#### RECORDS PROVIDED
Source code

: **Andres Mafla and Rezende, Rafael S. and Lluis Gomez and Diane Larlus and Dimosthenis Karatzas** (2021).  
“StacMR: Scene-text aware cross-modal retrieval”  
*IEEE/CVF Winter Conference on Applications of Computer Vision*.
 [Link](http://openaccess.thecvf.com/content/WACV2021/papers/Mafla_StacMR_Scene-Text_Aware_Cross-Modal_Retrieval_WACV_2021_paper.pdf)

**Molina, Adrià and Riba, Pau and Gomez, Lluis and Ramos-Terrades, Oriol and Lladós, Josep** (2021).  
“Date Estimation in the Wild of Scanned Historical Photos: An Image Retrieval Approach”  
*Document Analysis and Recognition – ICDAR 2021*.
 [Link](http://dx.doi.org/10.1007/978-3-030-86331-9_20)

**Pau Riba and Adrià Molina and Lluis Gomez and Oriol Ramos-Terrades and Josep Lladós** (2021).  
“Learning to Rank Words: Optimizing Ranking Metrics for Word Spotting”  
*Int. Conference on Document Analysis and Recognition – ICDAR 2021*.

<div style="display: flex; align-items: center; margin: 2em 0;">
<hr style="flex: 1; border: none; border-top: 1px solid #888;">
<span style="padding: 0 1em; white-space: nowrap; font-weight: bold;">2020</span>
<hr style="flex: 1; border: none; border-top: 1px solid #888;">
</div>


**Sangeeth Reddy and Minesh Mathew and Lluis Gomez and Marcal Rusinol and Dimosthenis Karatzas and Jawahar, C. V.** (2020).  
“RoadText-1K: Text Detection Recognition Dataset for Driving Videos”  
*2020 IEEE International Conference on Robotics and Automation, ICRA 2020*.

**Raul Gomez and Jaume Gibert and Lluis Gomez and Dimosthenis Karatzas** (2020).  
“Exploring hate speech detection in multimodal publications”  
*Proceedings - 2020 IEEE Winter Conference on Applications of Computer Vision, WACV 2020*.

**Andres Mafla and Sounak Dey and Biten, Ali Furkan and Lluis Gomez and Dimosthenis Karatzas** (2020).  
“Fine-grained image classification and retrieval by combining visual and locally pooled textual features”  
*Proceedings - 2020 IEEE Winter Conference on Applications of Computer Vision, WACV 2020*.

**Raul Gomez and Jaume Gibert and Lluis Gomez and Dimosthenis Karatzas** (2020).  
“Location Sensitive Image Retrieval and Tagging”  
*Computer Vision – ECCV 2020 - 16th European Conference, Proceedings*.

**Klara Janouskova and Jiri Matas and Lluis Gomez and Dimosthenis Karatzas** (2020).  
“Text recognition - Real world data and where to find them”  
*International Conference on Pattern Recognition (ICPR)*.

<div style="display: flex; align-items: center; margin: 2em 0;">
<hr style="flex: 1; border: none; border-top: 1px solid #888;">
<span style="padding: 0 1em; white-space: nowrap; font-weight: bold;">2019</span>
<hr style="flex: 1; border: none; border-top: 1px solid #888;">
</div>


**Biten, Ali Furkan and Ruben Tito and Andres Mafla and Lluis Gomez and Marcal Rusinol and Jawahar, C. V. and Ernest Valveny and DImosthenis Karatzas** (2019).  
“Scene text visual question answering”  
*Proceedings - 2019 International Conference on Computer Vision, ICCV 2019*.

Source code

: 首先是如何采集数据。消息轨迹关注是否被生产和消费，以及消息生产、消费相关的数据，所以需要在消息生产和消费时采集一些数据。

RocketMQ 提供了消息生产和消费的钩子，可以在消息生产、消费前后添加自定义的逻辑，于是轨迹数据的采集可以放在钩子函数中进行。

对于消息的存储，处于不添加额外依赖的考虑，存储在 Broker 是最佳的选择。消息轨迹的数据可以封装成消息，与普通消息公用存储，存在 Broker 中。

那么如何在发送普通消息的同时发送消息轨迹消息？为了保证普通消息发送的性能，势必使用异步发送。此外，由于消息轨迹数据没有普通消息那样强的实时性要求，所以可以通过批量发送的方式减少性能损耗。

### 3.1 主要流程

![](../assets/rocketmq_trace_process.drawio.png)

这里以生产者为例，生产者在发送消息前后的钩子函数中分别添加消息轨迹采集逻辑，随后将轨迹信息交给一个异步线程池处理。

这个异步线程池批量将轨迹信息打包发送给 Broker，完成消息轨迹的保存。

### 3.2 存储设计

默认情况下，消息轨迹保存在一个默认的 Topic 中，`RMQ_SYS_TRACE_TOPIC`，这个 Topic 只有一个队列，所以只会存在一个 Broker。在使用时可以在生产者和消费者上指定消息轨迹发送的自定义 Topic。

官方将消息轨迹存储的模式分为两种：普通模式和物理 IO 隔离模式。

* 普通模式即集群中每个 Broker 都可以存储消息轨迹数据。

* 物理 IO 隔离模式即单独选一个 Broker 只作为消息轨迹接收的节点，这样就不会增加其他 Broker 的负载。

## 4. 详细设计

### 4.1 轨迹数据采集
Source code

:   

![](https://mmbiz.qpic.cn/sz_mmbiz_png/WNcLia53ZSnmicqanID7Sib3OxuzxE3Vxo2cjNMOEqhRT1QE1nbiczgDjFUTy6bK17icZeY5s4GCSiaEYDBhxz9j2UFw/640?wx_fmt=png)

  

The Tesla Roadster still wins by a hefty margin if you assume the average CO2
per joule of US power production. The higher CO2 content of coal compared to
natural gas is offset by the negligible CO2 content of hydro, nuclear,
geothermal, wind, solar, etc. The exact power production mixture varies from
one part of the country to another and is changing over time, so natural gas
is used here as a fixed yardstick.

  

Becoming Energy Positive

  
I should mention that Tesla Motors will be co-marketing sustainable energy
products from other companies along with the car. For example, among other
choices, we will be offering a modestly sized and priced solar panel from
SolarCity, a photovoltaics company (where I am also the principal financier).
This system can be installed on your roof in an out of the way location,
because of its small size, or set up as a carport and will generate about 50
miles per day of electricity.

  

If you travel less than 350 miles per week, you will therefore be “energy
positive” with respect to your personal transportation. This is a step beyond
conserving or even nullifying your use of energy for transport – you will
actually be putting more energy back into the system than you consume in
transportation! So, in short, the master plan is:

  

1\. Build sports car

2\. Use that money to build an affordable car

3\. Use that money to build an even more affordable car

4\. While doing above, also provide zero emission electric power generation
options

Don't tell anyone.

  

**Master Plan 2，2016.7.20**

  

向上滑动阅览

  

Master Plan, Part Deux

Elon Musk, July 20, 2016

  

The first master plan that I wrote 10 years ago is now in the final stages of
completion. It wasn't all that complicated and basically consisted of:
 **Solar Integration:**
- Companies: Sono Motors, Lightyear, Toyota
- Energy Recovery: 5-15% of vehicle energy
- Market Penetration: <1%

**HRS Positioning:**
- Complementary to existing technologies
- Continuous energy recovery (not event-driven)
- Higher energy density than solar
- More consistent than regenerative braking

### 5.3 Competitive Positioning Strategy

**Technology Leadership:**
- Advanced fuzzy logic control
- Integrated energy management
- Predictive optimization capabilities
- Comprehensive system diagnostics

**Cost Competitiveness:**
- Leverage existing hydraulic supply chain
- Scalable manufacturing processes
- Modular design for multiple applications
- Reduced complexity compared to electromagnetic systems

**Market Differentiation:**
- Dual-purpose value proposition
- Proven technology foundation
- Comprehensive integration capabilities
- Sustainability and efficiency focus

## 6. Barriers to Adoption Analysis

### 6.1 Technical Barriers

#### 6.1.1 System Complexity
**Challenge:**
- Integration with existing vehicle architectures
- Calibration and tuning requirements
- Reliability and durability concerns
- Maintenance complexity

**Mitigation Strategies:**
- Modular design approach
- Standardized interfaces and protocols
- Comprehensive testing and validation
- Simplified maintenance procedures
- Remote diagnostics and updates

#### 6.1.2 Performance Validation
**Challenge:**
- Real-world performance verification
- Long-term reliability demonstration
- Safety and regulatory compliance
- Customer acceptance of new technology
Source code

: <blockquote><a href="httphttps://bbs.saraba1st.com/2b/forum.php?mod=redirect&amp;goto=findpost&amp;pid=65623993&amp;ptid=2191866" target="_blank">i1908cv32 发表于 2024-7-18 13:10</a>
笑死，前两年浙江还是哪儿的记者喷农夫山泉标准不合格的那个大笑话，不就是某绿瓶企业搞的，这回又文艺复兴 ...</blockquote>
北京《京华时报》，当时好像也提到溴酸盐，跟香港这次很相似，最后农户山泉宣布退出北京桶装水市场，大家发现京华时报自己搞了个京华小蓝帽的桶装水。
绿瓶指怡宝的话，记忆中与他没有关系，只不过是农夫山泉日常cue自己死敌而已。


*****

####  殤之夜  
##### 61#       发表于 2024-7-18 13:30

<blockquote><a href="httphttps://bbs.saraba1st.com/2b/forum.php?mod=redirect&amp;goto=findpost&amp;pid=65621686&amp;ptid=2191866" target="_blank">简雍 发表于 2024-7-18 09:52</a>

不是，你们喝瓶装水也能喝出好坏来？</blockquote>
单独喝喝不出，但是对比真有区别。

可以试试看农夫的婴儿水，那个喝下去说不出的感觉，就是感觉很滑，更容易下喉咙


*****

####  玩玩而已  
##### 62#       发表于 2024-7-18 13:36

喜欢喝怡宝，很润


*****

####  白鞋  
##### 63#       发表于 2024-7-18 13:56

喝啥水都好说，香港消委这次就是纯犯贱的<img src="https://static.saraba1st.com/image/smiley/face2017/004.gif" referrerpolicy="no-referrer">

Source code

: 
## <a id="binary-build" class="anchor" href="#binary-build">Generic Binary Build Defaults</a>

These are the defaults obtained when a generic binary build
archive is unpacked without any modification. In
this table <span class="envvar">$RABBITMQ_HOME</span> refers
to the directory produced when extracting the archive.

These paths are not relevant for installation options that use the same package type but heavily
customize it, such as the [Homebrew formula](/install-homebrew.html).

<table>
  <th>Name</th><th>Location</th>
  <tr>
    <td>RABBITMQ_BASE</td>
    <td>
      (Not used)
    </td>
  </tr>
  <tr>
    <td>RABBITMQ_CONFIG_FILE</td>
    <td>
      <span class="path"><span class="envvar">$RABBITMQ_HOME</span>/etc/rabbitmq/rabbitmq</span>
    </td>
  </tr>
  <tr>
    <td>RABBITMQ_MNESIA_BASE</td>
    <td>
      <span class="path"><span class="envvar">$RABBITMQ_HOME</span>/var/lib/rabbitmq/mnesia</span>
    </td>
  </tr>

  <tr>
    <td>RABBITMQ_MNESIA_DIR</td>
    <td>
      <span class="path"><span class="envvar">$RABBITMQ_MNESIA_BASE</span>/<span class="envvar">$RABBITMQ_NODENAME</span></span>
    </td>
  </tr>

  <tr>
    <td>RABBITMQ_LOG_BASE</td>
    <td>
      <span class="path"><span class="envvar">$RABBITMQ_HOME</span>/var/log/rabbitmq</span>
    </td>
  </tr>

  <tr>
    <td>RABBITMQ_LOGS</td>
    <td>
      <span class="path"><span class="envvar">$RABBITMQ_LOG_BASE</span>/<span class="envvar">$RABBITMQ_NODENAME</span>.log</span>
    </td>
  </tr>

#### WORK ITEM
Copy the data from the line with "Don't tell anyone." to the line with "Elon Musk, July 20, 2016", renaming "Part Deux" to "Part Two" and leaving everything else unchanged.

#### EXERCISE RESULT
Don't tell anyone.

  

**Master Plan 2，2016.7.20**

  

向上滑动阅览

  

Master Plan, Part Two

Elon Musk, July 20, 2016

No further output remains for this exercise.